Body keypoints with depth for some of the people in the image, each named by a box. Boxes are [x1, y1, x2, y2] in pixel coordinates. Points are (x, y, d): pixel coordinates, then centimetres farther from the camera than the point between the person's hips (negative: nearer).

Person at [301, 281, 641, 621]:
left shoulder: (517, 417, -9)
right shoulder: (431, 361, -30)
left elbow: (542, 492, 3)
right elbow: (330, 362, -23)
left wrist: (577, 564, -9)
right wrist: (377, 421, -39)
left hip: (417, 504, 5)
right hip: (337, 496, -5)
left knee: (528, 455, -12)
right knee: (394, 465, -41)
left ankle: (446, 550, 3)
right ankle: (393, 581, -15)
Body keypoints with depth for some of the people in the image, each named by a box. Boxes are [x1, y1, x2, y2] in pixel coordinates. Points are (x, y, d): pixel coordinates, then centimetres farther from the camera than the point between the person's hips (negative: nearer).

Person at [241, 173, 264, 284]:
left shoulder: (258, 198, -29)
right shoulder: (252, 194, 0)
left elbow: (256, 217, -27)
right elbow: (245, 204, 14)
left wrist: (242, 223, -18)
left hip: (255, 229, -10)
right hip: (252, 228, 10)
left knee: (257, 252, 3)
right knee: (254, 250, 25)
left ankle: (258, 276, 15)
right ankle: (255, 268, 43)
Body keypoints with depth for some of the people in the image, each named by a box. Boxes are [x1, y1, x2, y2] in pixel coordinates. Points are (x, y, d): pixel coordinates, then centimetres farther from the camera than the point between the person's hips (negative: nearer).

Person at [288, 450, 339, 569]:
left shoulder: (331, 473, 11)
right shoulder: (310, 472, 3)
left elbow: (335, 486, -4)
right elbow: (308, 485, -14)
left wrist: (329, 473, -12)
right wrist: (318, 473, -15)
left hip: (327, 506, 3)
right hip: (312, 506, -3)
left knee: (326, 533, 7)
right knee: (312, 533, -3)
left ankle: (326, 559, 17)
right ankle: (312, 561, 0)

◆ Exercise instructions: Rewrite every line of the items above as a single numbered list, dropping the blank lines.

◆ Solution for this problem:
1. Body keypoints with depth for some of the people in the image, each named by a box. Boxes are [x1, y1, x2, y2] in pixel coordinates. Points are (x, y, d): pixel coordinates, then centimetres farther from the camera than the point between the person's hips (negative: nearer).
2. Person at [301, 281, 641, 621]:
3. left shoulder: (517, 417, -9)
4. right shoulder: (431, 361, -30)
5. left elbow: (542, 492, 3)
6. right elbow: (330, 362, -23)
7. left wrist: (577, 564, -9)
8. right wrist: (377, 421, -39)
9. left hip: (417, 504, 5)
10. right hip: (337, 496, -5)
11. left knee: (528, 455, -12)
12. right knee: (394, 465, -41)
13. left ankle: (446, 550, 3)
14. right ankle: (393, 581, -15)
15. Body keypoints with depth for some of the people in the image, each named by a box. Boxes are [x1, y1, x2, y2] in pixel coordinates. Points are (x, y, d): pixel coordinates, then centimetres farther from the camera than the point between the person's hips (negative: nearer).
16. Person at [241, 173, 264, 284]:
17. left shoulder: (258, 198, -29)
18. right shoulder: (252, 194, 0)
19. left elbow: (256, 217, -27)
20. right elbow: (245, 204, 14)
21. left wrist: (242, 223, -18)
22. left hip: (255, 229, -10)
23. right hip: (252, 228, 10)
24. left knee: (257, 252, 3)
25. right knee: (254, 250, 25)
26. left ankle: (258, 276, 15)
27. right ankle: (255, 268, 43)
28. Body keypoints with depth for some of the people in the image, each named by a box. Boxes are [x1, y1, x2, y2] in pixel coordinates. Points are (x, y, d): pixel coordinates, then centimetres farther from the camera than the point between the person's hips (negative: nearer).
29. Person at [288, 450, 339, 569]:
30. left shoulder: (331, 473, 11)
31. right shoulder: (310, 472, 3)
32. left elbow: (335, 486, -4)
33. right elbow: (308, 485, -14)
34. left wrist: (329, 473, -12)
35. right wrist: (318, 473, -15)
36. left hip: (327, 506, 3)
37. right hip: (312, 506, -3)
38. left knee: (326, 533, 7)
39. right knee: (312, 533, -3)
40. left ankle: (326, 559, 17)
41. right ankle: (312, 561, 0)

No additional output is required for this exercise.